South Australia’s Marshall Government says it has now delivered high speed internet to just about every public school in the state.

The SWiFT internet program was designed to provide 514 of the 518 public schools in SA high-speed fibre optic cable throughout 2019 and 2020, with the remaining four schools – all in very remote locations – to have other high speed solutions implemented.

Broadband for SA schools

The $80 million first stage of the SWiFT internet program has resulted in hundreds of kilometres of fibre optic cable laid to reach around 500 school sites. A further 11 regional and remote sites will have fast connections by the end of this year.

Prior to the program kicking off, only one in five public schools had a fibre optic connection.
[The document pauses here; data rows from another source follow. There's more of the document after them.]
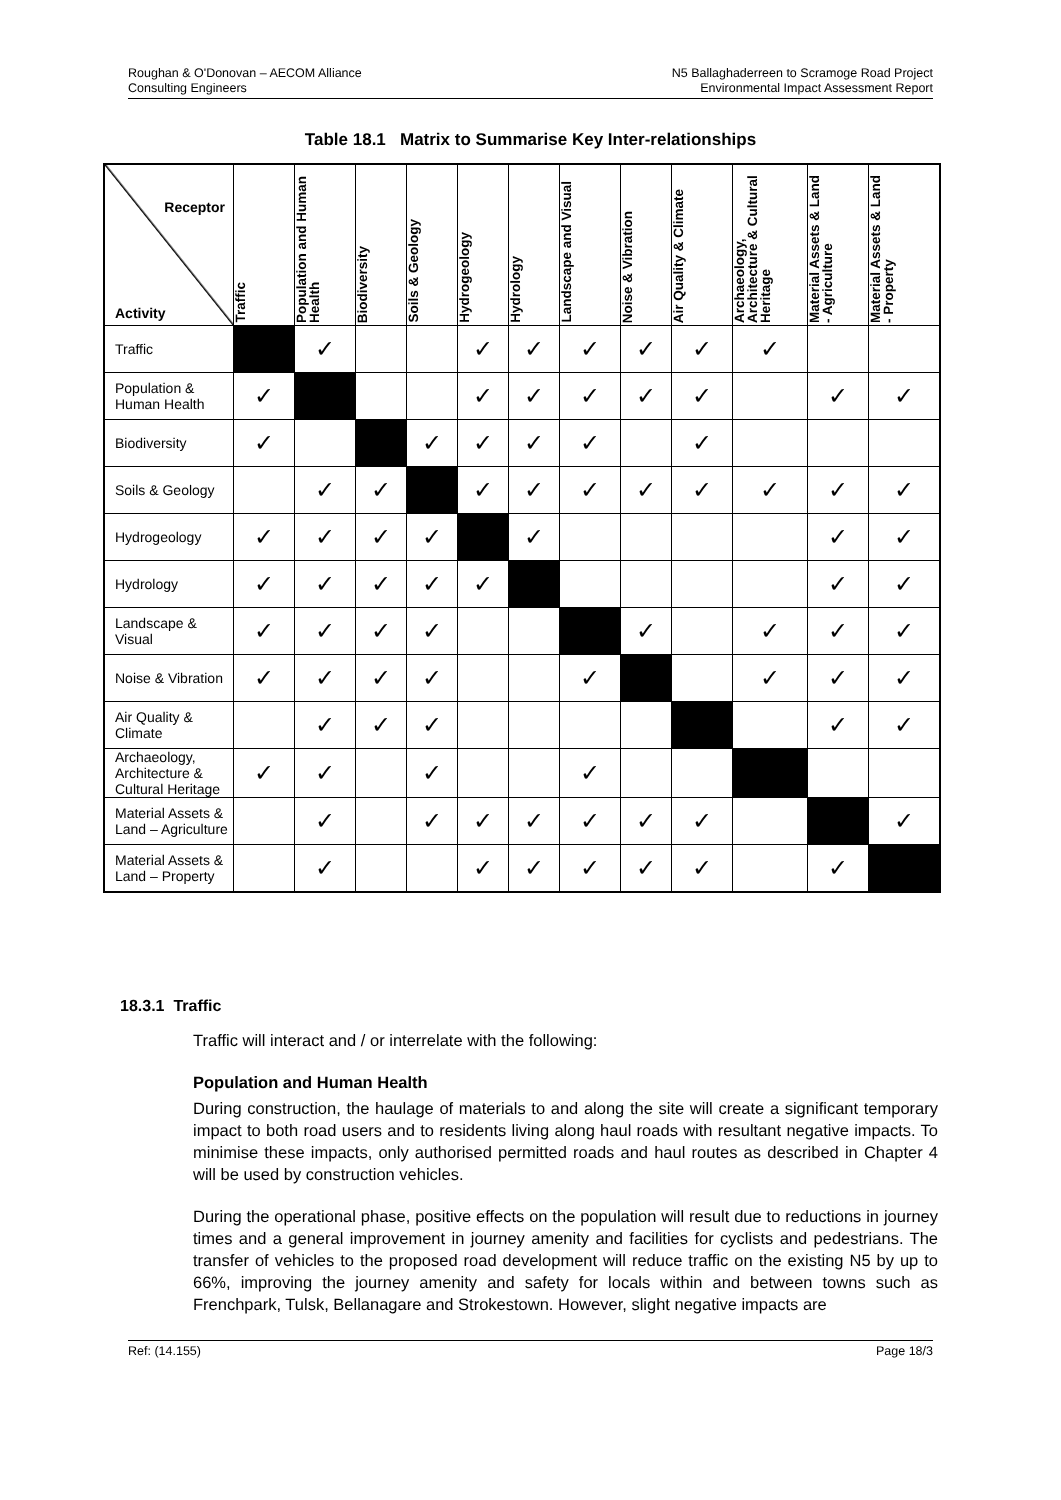Roughan & O'Donovan – AECOM Alliance
Consulting Engineers
N5 Ballaghaderreen to Scramoge Road Project
Environmental Impact Assessment Report
Table 18.1 Matrix to Summarise Key Inter-relationships
| Receptor Activity | Traffic | Population and Human Health | Biodiversity | Soils & Geology | Hydrogeology | Hydrology | Landscape and Visual | Noise & Vibration | Air Quality & Climate | Archaeology, Architecture & Cultural Heritage | Material Assets & Land - Agriculture | Material Assets & Land - Property |
| --- | --- | --- | --- | --- | --- | --- | --- | --- | --- | --- | --- | --- |
| Traffic | | ✓ | | | ✓ | ✓ | ✓ | ✓ | ✓ | ✓ | | |
| Population & Human Health | ✓ | | | | ✓ | ✓ | ✓ | ✓ | ✓ | | ✓ | ✓ |
| Biodiversity | ✓ | | | ✓ | ✓ | ✓ | ✓ | | ✓ | | | |
| Soils & Geology | | ✓ | ✓ | | ✓ | ✓ | ✓ | ✓ | ✓ | ✓ | ✓ | ✓ |
| Hydrogeology | ✓ | ✓ | ✓ | ✓ | | ✓ | | | | | ✓ | ✓ |
| Hydrology | ✓ | ✓ | ✓ | ✓ | ✓ | | | | | | ✓ | ✓ |
| Landscape & Visual | ✓ | ✓ | ✓ | ✓ | | | | ✓ | | ✓ | ✓ | ✓ |
| Noise & Vibration | ✓ | ✓ | ✓ | ✓ | | | ✓ | | | ✓ | ✓ | ✓ |
| Air Quality & Climate | | ✓ | ✓ | ✓ | | | | | | | ✓ | ✓ |
| Archaeology, Architecture & Cultural Heritage | ✓ | ✓ | | ✓ | | | ✓ | | | | | |
| Material Assets & Land – Agriculture | | ✓ | | ✓ | ✓ | ✓ | ✓ | ✓ | ✓ | | | ✓ |
| Material Assets & Land – Property | | ✓ | | | ✓ | ✓ | ✓ | ✓ | ✓ | | ✓ | |
18.3.1 Traffic
Traffic will interact and / or interrelate with the following:
Population and Human Health
During construction, the haulage of materials to and along the site will create a significant temporary impact to both road users and to residents living along haul roads with resultant negative impacts. To minimise these impacts, only authorised permitted roads and haul routes as described in Chapter 4 will be used by construction vehicles.
During the operational phase, positive effects on the population will result due to reductions in journey times and a general improvement in journey amenity and facilities for cyclists and pedestrians. The transfer of vehicles to the proposed road development will reduce traffic on the existing N5 by up to 66%, improving the journey amenity and safety for locals within and between towns such as Frenchpark, Tulsk, Bellanagare and Strokestown. However, slight negative impacts are
Ref: (14.155) Page 18/3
The State Government has also embarked on rolling out high-speed internet connectivity to all preschools and children’s centres, with an additional $50 million investment including boosted internet security across all schools. To date, 150 preschools have been connected, with all preschools set to be complete by mid-2021.

“This $130 million investment is bringing South Australian schools and preschools into the 21st century, opening up a world of learning resources and opportunities for staff and students across the state,” said Education Minister John Gardner.

Public School Students And Home Connectivity

It’s great to see these sorts of projects – but students need good quality internet access when away from school too in order to engage effectively in home studies.

The news of progress in South Australia came just a day before a report released by the Australian Education Union indicating issues in digital inclusion among public school students nationally. The report found approximately 125,000 public school students lived in dwellings without internet access and public school students were 2.5 times more likely than either Catholic or independent school students to have no home internet access.

While the report was based on Census 2016 statistics and there has been support for low income households since, the AEU believes digital exclusion remains a significant problem.

“The AEU demands that the Federal Government, as an immediate priority, carry out a thorough digital equity audit to determine the impact on students of a lack of access to the internet and digital resources,” said the union.